Look through the records and copy each line that has "matter" in it.

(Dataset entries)
---+---

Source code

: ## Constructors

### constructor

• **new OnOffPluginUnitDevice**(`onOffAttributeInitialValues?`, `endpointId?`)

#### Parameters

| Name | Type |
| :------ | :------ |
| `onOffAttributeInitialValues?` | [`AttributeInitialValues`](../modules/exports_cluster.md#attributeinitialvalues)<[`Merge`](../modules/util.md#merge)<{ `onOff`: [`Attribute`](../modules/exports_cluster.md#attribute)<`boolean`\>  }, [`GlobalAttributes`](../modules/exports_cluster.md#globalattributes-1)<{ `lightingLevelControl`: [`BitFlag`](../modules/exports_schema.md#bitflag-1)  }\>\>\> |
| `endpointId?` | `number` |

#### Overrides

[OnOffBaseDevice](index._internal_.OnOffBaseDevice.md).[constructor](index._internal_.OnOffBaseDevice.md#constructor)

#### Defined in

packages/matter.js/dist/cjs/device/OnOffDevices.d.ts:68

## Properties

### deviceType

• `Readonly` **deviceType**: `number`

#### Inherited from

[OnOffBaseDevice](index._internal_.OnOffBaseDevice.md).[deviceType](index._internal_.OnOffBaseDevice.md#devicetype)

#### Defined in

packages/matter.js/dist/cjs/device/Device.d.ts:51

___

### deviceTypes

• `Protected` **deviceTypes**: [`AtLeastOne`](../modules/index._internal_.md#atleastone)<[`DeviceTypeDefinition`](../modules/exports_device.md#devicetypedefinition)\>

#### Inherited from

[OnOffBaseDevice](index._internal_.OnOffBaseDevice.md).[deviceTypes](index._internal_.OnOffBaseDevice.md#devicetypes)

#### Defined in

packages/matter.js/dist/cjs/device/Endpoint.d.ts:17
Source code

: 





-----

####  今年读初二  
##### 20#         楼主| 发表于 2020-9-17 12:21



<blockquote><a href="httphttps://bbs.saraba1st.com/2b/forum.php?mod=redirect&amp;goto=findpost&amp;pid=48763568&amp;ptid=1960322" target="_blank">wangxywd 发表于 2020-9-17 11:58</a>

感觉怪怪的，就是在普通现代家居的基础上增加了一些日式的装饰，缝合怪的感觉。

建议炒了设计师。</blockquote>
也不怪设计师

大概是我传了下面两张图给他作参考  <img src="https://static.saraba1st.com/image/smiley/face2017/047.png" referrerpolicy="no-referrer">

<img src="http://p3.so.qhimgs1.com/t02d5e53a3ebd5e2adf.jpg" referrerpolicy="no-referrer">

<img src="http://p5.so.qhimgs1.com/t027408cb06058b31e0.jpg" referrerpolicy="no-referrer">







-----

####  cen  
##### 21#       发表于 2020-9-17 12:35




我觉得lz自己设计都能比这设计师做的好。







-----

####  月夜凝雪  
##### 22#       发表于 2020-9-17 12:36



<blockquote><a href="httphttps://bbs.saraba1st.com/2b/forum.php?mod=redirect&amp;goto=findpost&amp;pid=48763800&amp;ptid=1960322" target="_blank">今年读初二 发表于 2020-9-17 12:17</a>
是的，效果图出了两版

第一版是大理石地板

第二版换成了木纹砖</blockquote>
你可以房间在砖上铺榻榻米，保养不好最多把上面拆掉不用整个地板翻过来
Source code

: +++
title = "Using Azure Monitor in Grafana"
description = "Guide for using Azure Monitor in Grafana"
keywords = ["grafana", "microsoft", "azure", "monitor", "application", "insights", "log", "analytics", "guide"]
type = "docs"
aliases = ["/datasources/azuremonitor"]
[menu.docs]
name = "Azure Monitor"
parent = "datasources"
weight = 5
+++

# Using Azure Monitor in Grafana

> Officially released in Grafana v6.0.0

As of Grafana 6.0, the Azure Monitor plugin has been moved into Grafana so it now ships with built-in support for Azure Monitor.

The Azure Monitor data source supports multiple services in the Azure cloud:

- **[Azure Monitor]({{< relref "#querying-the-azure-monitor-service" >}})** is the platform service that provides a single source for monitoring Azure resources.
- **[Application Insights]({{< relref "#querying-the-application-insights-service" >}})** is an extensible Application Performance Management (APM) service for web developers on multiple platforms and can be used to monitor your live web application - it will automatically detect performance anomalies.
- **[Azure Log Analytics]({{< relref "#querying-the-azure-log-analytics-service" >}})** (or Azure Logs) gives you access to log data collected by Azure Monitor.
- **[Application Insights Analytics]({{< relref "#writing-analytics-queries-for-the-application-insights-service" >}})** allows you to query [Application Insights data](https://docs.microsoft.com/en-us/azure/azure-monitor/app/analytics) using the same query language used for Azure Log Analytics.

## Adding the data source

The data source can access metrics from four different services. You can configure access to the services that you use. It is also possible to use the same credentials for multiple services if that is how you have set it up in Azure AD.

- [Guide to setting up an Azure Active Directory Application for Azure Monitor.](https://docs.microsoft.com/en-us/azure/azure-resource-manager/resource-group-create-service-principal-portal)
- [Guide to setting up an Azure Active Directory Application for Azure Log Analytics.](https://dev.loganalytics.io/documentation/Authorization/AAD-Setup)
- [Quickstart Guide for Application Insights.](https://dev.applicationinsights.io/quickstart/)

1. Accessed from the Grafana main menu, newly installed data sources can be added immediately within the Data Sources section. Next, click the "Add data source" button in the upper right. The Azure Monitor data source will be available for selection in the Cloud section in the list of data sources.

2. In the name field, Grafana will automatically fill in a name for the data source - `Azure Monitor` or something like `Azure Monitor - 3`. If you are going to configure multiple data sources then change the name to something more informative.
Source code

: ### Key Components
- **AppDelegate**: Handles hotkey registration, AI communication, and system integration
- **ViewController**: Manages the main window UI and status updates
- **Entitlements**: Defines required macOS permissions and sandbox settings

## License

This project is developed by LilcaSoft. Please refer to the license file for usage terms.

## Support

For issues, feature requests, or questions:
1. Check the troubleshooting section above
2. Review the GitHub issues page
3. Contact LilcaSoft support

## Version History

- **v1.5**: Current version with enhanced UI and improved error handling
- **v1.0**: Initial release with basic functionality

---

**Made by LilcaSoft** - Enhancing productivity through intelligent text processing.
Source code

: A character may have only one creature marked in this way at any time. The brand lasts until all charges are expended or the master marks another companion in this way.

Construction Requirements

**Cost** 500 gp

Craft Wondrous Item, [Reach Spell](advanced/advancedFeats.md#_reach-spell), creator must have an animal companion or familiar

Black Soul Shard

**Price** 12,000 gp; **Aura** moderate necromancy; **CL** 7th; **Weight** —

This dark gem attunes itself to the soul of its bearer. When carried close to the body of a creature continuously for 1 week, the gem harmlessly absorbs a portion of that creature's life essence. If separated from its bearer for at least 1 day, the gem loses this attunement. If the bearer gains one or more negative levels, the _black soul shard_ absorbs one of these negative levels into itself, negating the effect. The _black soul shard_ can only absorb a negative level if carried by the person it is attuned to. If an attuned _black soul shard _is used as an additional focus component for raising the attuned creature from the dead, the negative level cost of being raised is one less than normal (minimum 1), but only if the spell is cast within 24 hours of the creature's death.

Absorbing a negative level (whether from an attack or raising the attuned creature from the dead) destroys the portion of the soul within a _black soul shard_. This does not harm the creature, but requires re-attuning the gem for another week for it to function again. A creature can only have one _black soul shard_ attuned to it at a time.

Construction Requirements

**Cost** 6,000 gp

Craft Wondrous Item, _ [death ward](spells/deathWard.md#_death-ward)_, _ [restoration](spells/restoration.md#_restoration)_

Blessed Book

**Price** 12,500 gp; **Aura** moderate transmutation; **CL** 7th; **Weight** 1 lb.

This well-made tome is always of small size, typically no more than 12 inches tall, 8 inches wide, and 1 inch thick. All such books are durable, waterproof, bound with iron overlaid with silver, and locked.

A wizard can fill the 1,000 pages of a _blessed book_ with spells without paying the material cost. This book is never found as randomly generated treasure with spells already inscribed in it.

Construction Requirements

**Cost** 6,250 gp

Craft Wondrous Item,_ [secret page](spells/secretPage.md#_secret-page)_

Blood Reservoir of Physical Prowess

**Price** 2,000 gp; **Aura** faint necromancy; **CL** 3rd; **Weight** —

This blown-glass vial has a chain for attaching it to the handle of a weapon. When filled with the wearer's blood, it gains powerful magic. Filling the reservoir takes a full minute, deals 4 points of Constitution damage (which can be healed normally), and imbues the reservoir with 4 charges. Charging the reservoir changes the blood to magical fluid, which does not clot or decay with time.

---+---

Answer
packages/matter.js/dist/cjs/device/OnOffDevices.d.ts:68
packages/matter.js/dist/cjs/device/Device.d.ts:51
packages/matter.js/dist/cjs/device/Endpoint.d.ts:17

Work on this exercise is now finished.